Konsep Pancasila Semakin Tergerus Oleh Waktu

Tembalang,undip.ac.id- Sekarang Pancasila semakin menjauh dari kedudukannya sebagai dasar negara. Seluruh produk negara semakin menjauh dari konsep Pancasila. Masyarakat semakin kehilangan arah dan tujuan. Hal itu diungkapkan Rektor Undip Prof.
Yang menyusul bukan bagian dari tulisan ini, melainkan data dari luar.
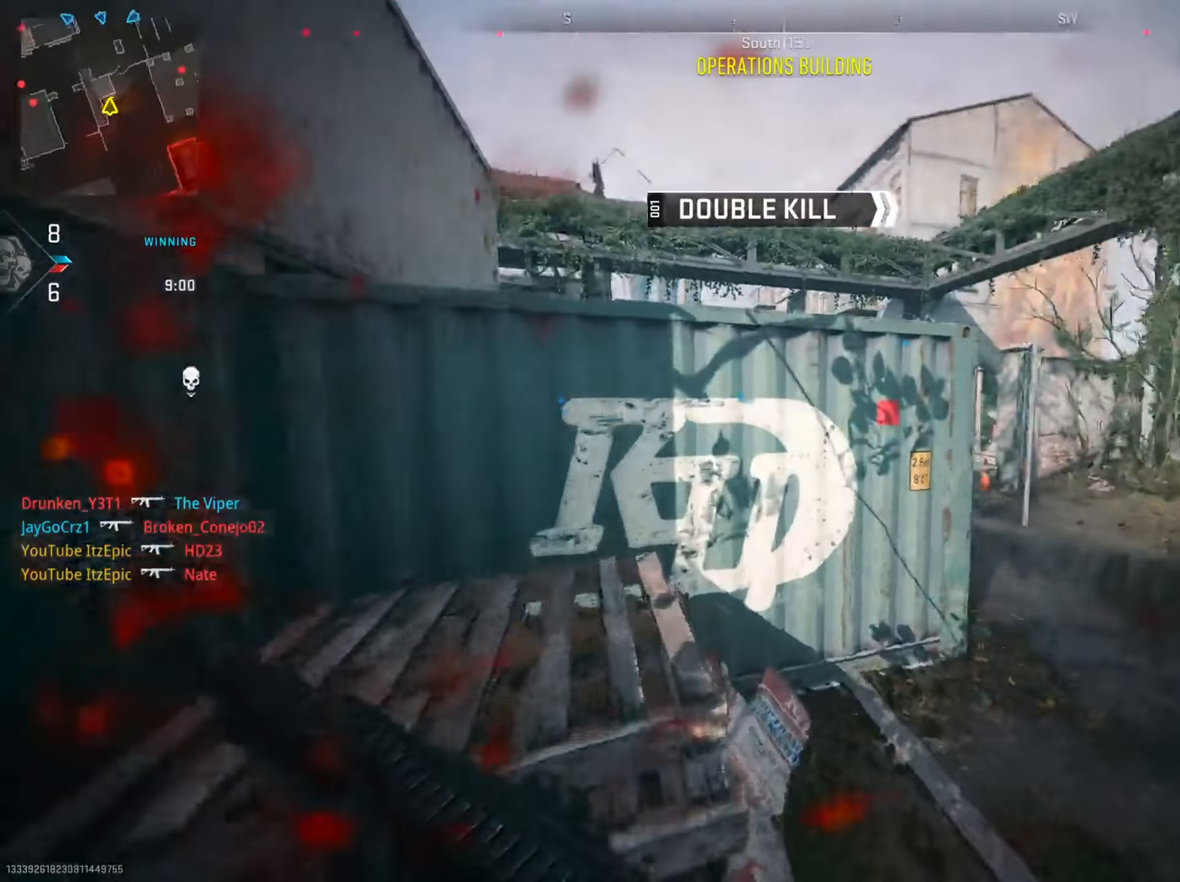
{"buttons": [], "left_stick": "up-right", "right_stick": "center", "events": [[50, "right_stick", "center"], [317, "left_stick", "down-right"], [367, "L2", "up"], [450, "left_stick", "up-right"]]}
Sudharto P. Hadi, MES. saat acara diskusi mengenai upaya menanamkan dan menerapkan konsep Pancasila dalam kehidupan berbangsa yang dilakukan Kementrian Politik, Hukum, dan Keamanan dengan dosen dan mahasiswa UNDIP Jumat.17/5 di Rektorat undip Tembalang

Dalam kesempatan itu Prof. Sudharto P. Hadi, MES. Ph.D menyampaikan bahwa dari tahun 2011 Undip sudah melakukan pendidikan karakter bagi para mahasiswa baru ,Undip telah melakukan upaya untuk menanamkan dan menerapkan konsep kebangsaan diharapkan dengan adanya pendidikan karakter para mahasiswa tidak melenceng dari kaidah Pancasila, kampus  dapat menjadi tempat menumbuhkan rasa kebangsaan bagi mahasiswa"ujarnya

 

Sementara itu Guru Besar FIB Undip Prof. Dr. rer.net. Ir. Athanasius Priharyoto Bayuseno,M.Sc, mengatakan pendidikan pancasila harus tetap ada dalam kurikulum, perlu adanya reformasi metode pembelajaran dari metode konvensional menjadi metode non konvensional. Metode konvensional ini dinamakan sistem IPO, yang dilengkapi dengan digital accet seperti video yang bisa diakses mahasisa dan perguruan tinggi di Indonesia." tuturnya

 

"Perpaduan antara akademis dengan komitmen politik penguasa untuk penerapan konsep Pancasila merupakan hal yang sangat penting. "Perguruan tinggi merupakan lembaga yang sangat strategis yang melahirkan mahasiswa yang tidak hanya mnegedepankan kemampuan intelektual, tetapi juga bertanggung jawab" tutur Bayuseno.

 

Staf Ahli Bidang Ideologi dan Konstitusi Christina M. R.mengatakan bahwa pihak kementrian telah membentuk tim khusus untuk membuat konsep desain induk pemantapan wawasan kebangsaan. "Dalam desain ini ada empat konsep, yaitu hakikat dari wawasan kebangsaan, arah kebijakannya, strategi, serta pelaksanaan. Pembuatan desain ini akan bekerjasama dengan kementrian lainnya, dan diketuai oleh Menkopolukam. Nantinya, program yang dibuat akan disesuaikan dengan kementrian yang bersangkutan. Desain ini dibuat untuk rentang waktu 2012 sampai 2025.